In these models of mild ALIp and ALIexp, sigh reduced alveolar collapse and transpulmonary pressures during both PCV and PSV; however, improved lung protection only during PSV in ALIp.
在急性呼吸窘迫综合征患者的压力控制通气(PCV)和压力支持通气(PSV)过程中,叹息可改善氧合及肺力学。然而,迄今为止,尚无研究评估在实验性肺(p)和肺外(exp)轻度急性肺损伤(ALI)中,PCV或PSV期间叹息对肺及远端器官的生物学影响。

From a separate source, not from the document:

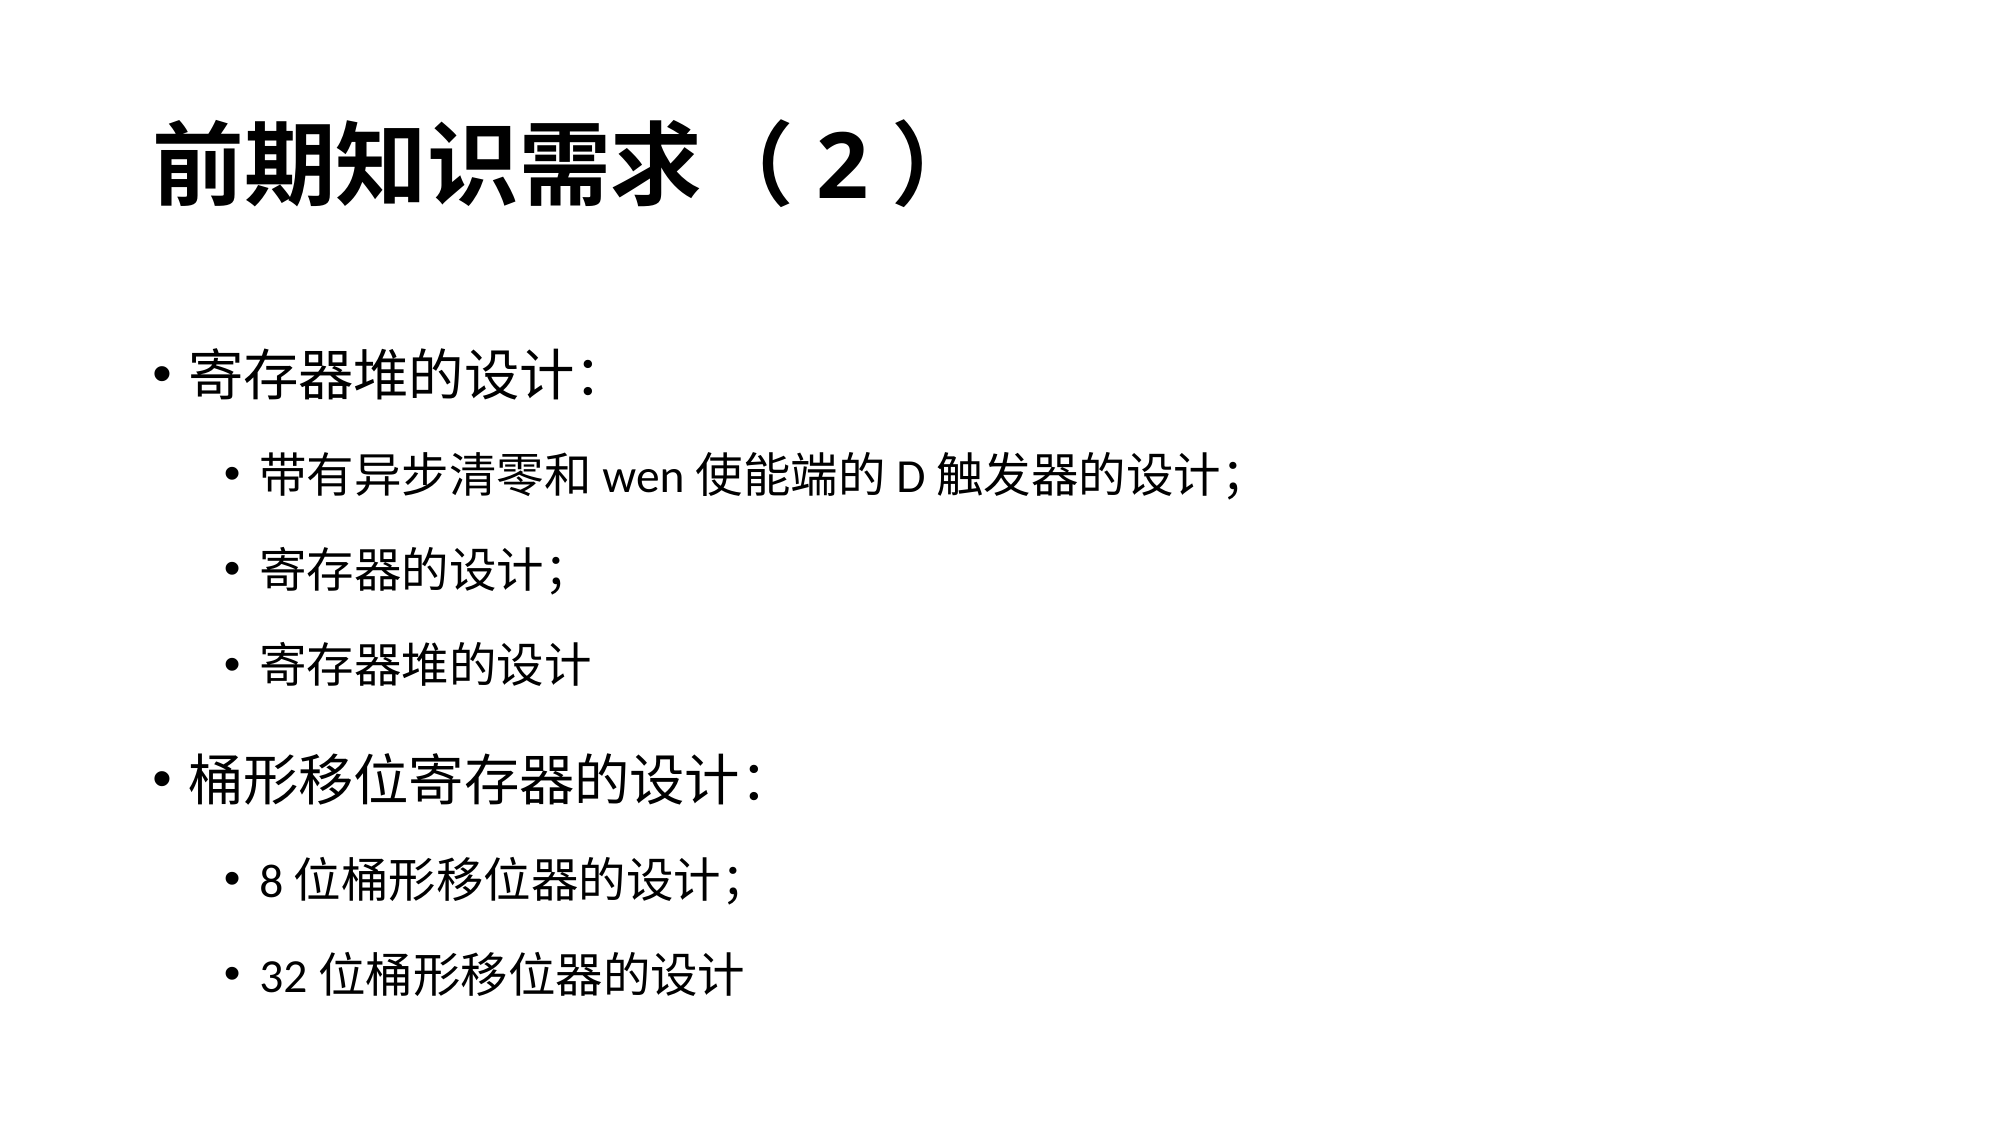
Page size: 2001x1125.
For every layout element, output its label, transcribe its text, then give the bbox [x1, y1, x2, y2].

list 寄存器堆的设计： 带有异步清零和wen使能端的D触发器的设计； 寄存器的设计； 寄存器堆的设计 桶形移位寄存器的设计： 8位桶形移位器的设计； 32位桶形移位器的设计 [137, 299, 1863, 1014]
title 前期知识需求（2） [137, 59, 1863, 278]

在48只Wistar大鼠中,通过气管内(ALIp)或腹腔内(ALIexp)注射大肠杆菌脂多糖诱导ALI。24小时后,将动物麻醉并采用PCV或PSV进行机械通气,潮气量为6 mL/kg,FiO2 = 0.4,呼气末正压(PEEP)= 5 cmH2O,持续1小时。然后将两种通气策略随机分为接受周期性叹息(每小时10次叹息,叹息组)或不接受(非叹息组,NS)。分析通气和力学参数、动脉血气、肺组织学、白细胞介素(IL)-1β、IL-6、半胱天冬酶-3和III型前胶原(PCIII)在肺组织中的mRNA表达,以及肺、肝和肾标本中的凋亡细胞数量。
在两种ALI病因中:(1)PCV-叹息组和PSV-叹息组降低了跨肺压,(2)与PSV-NS相比,PSV-叹息组降低了呼吸驱动。在ALIp中:(1)PCV-叹息组和PSV-叹息组减少了肺泡萎陷以及肺组织中IL-1β、IL-6、半胱天冬酶-3和PCIII的表达,(2)PCV-叹息组增加了肺泡-毛细血管膜和内皮细胞损伤,(3)PCV-NS组中具有Z盘水肿的异常肌原纤维比PSV-NS组更严重。在ALIexp中:(1)PSV-叹息组减少了肺泡萎陷,但导致肺泡-毛细血管膜以及II型上皮和内皮细胞损伤,(2)PCV-叹息组和PSV-叹息组增加了IL-1β、IL-6、半胱天冬酶-3和PCIII的表达,(3)与PCV-NS相比,PCV-叹息组增加了肺中凋亡细胞的数量。
在这些轻度ALIp和ALIexp模型中,叹息在PCV和PSV期间均降低了肺泡萎陷和跨肺压;然而,仅在ALIp的PSV期间改善了肺保护。